### [Task item]
Copy out the material below with each "chart" swapped for "graph" and everything else left as is. Omit the pictures.

### [Raw data]
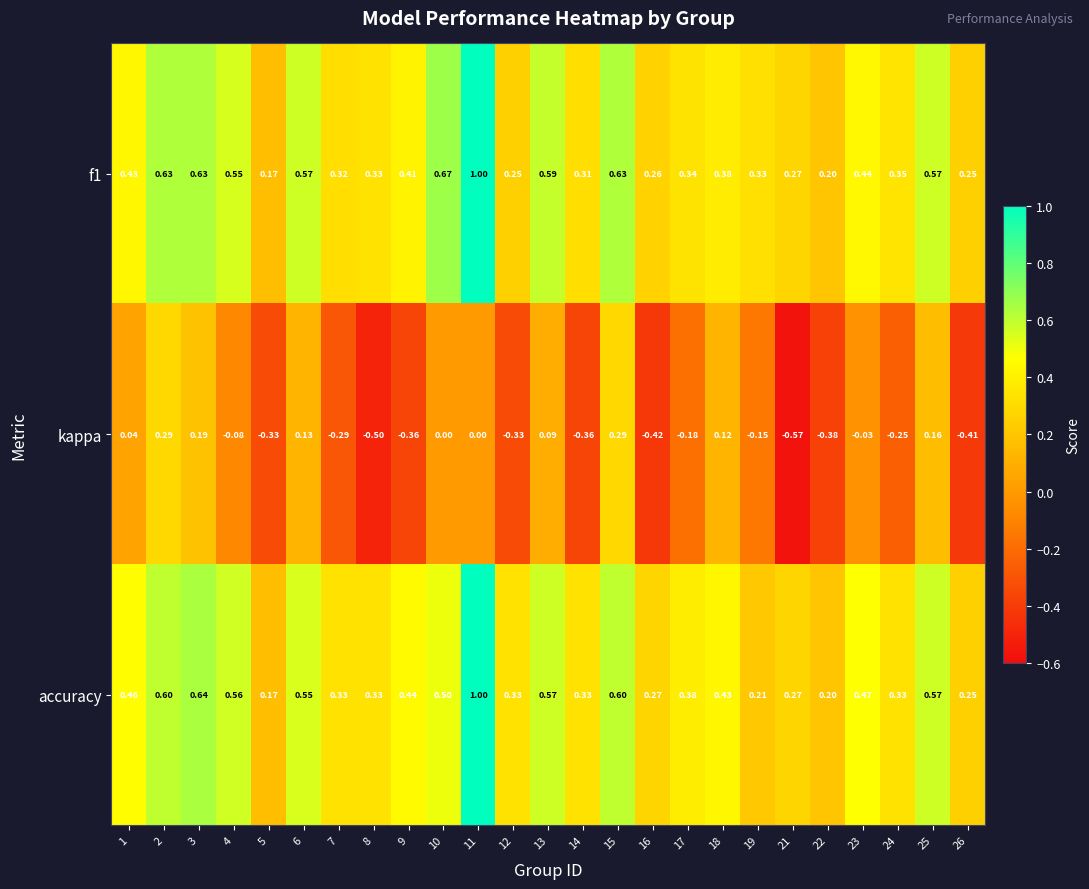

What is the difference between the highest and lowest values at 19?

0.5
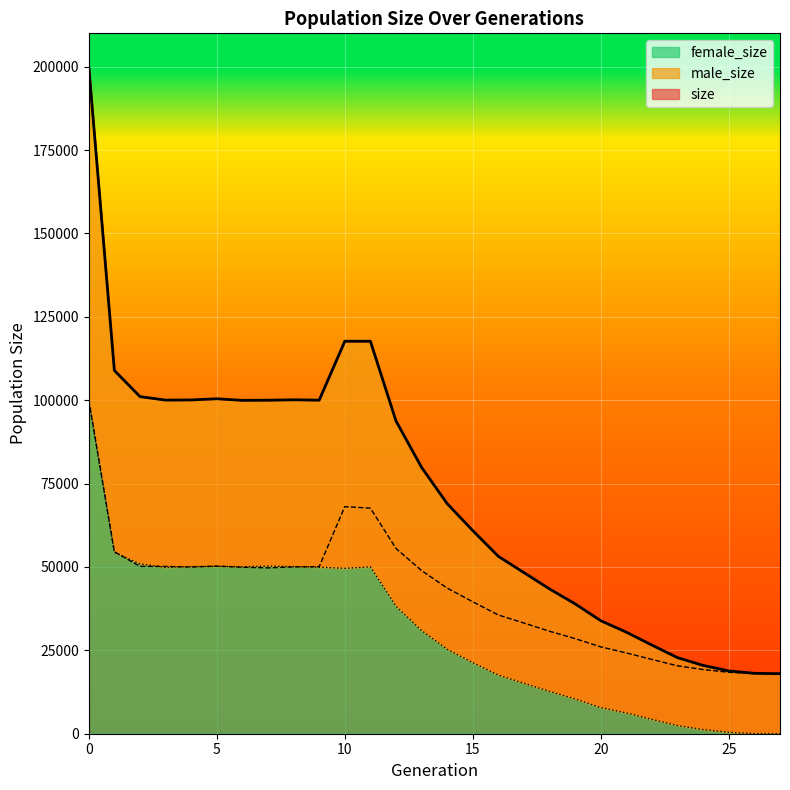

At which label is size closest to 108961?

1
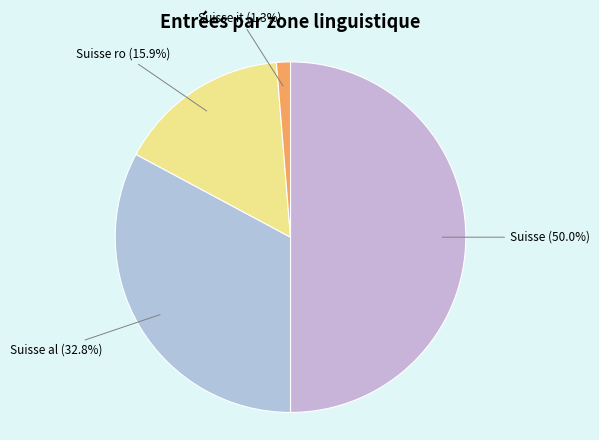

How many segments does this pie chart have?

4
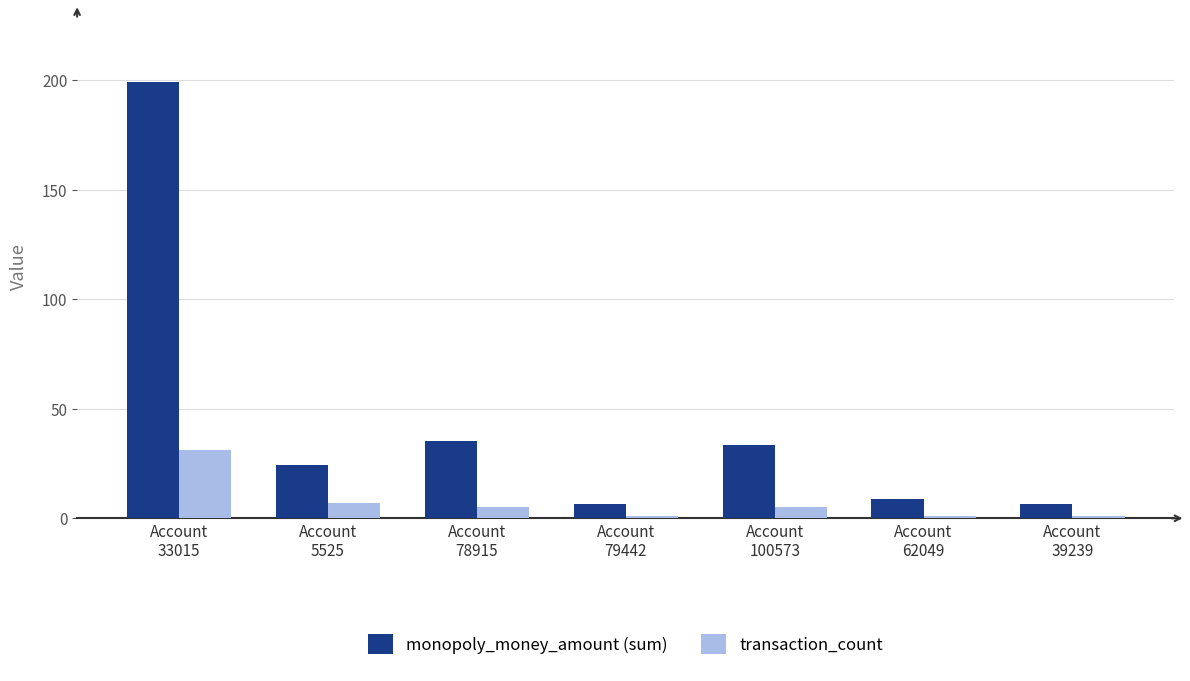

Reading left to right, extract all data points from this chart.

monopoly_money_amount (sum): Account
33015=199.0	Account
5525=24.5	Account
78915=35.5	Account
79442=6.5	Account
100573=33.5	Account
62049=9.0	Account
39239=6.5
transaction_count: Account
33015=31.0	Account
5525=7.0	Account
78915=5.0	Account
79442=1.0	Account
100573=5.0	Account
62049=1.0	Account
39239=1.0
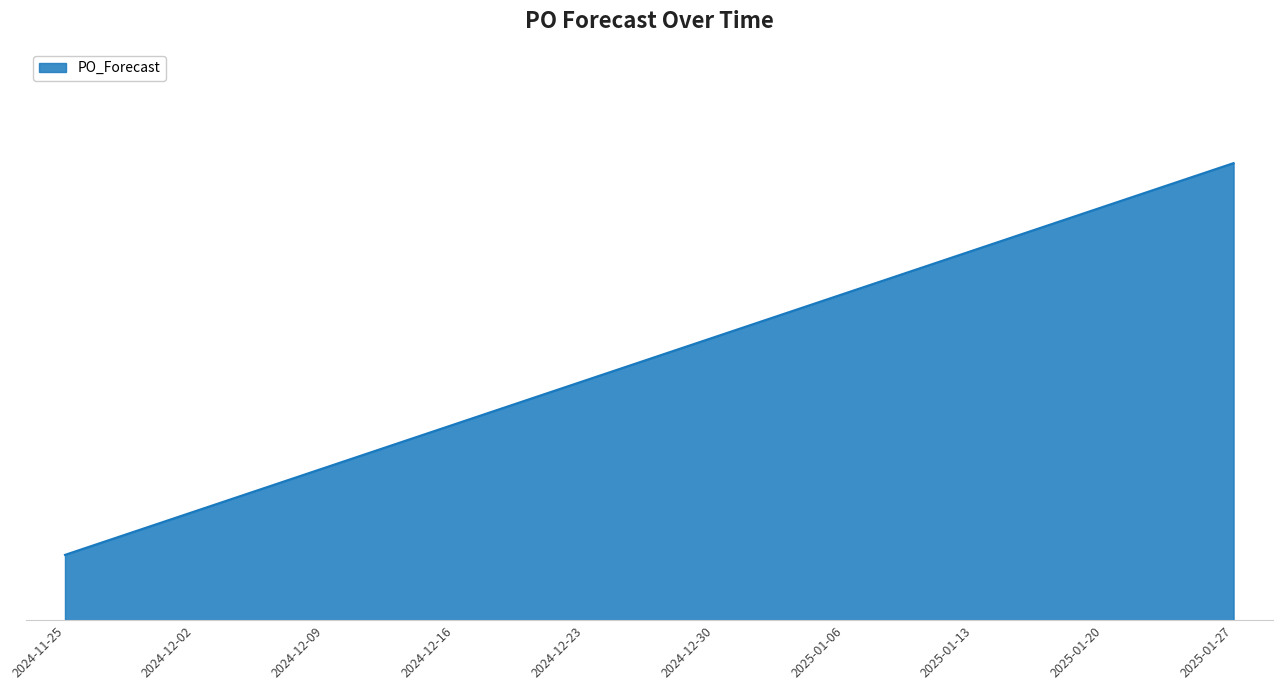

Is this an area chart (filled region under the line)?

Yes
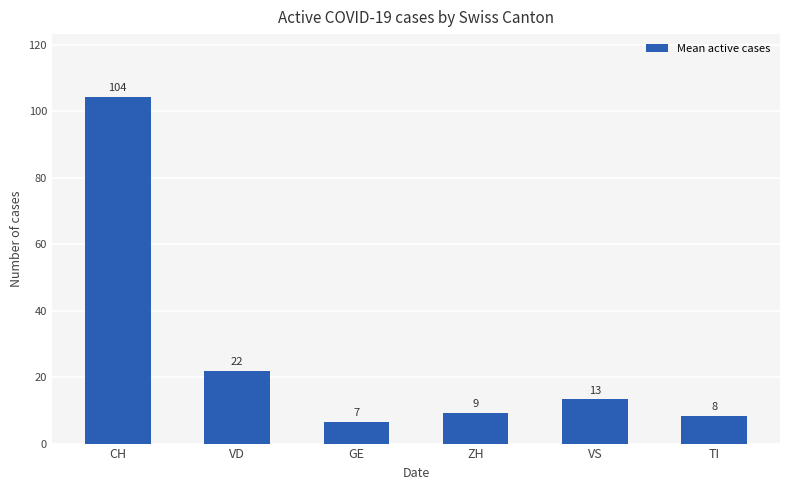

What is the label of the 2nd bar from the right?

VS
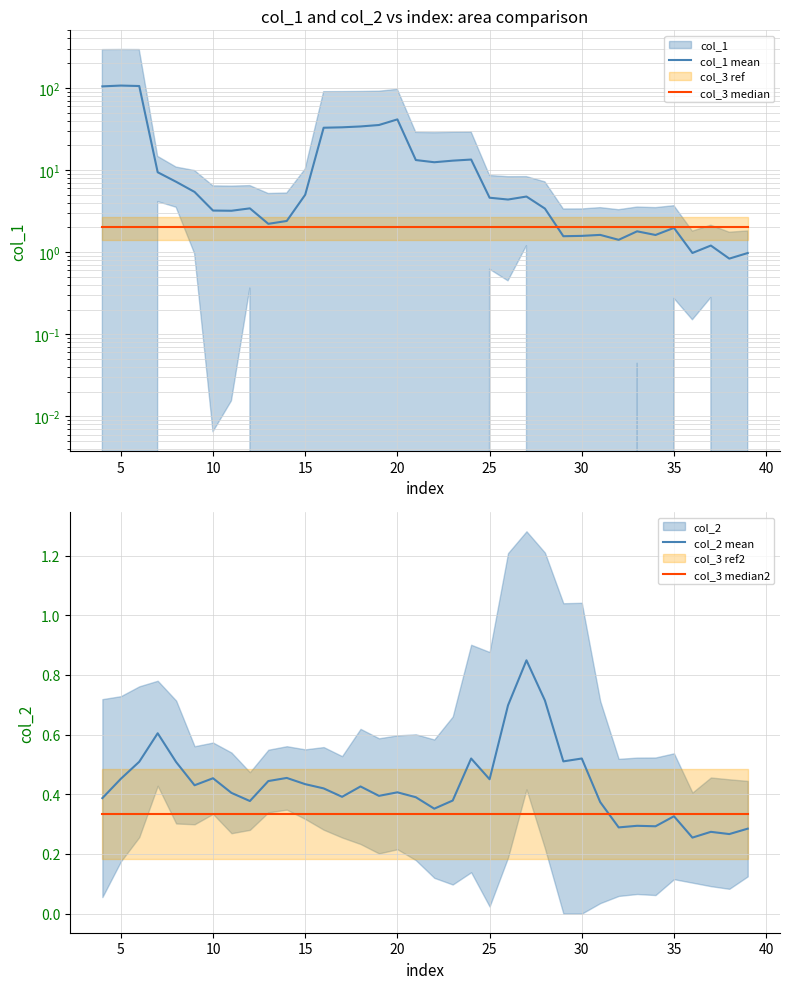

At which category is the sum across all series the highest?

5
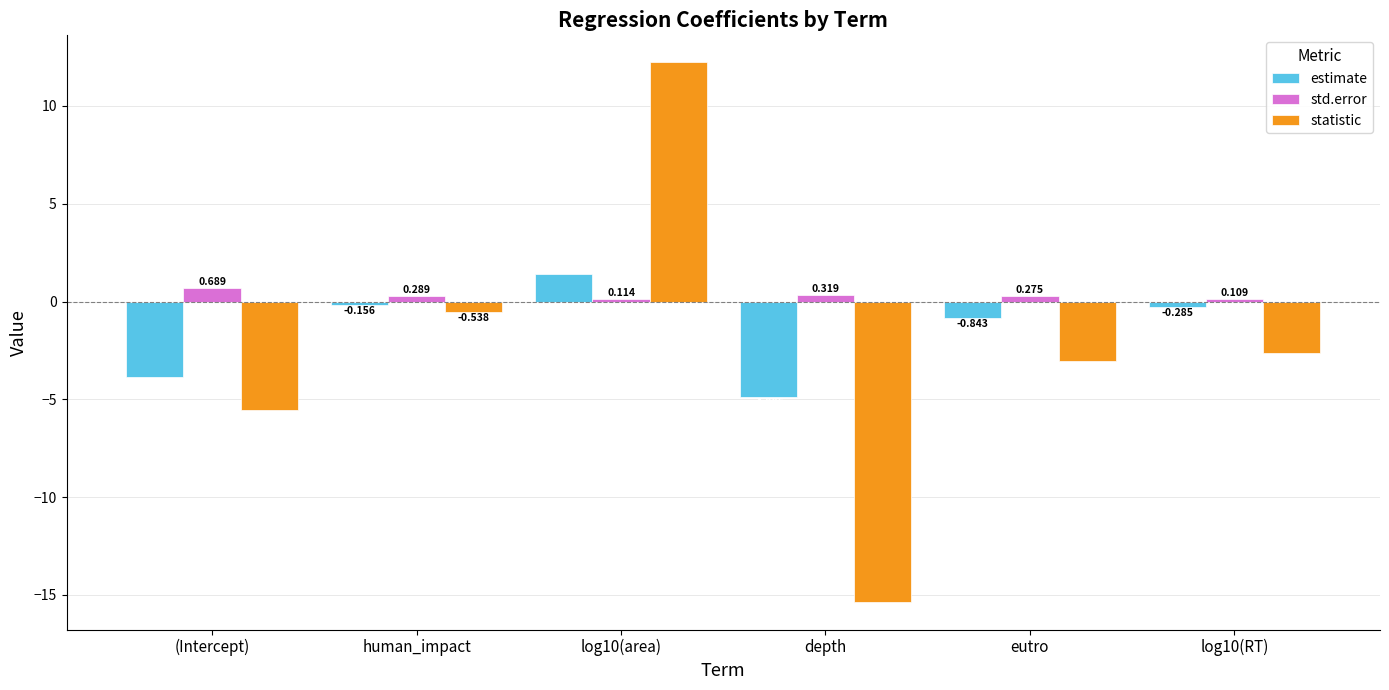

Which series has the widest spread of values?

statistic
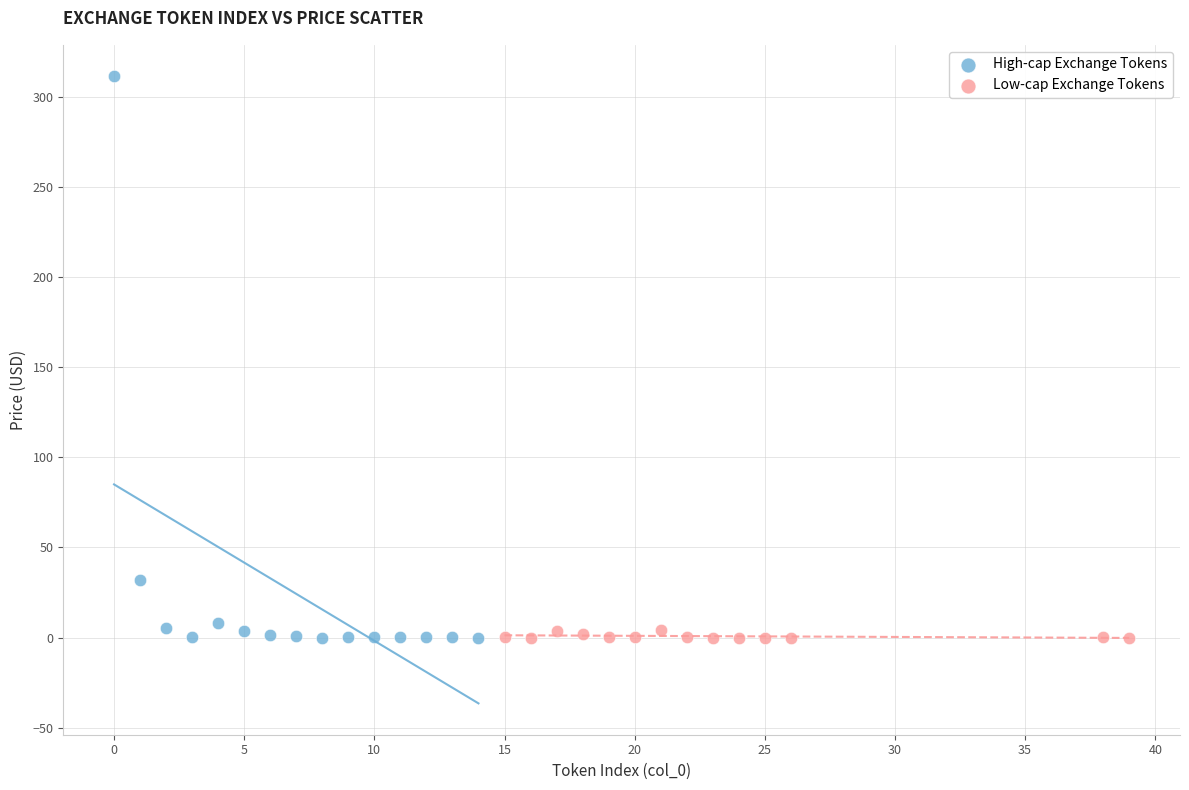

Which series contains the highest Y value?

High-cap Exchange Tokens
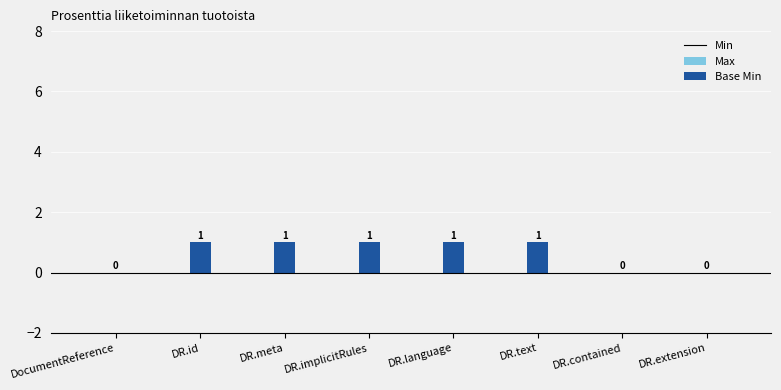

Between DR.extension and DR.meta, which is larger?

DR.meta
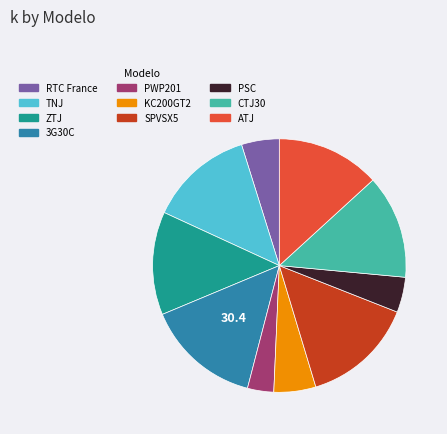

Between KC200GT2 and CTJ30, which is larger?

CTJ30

### [Response area]
What is the difference between the highest and lowest values at 19?

0.5

At which label is size closest to 108961?

1

How many segments does this pie graph have?

4

Reading left to right, extract all data points from this graph.

monopoly_money_amount (sum): Account
33015=199.0	Account
5525=24.5	Account
78915=35.5	Account
79442=6.5	Account
100573=33.5	Account
62049=9.0	Account
39239=6.5
transaction_count: Account
33015=31.0	Account
5525=7.0	Account
78915=5.0	Account
79442=1.0	Account
100573=5.0	Account
62049=1.0	Account
39239=1.0

Is this an area graph (filled region under the line)?

Yes

What is the label of the 2nd bar from the right?

VS

At which category is the sum across all series the highest?

5

Which series has the widest spread of values?

statistic

Which series contains the highest Y value?

High-cap Exchange Tokens

Between DR.extension and DR.meta, which is larger?

DR.meta

Between KC200GT2 and CTJ30, which is larger?

CTJ30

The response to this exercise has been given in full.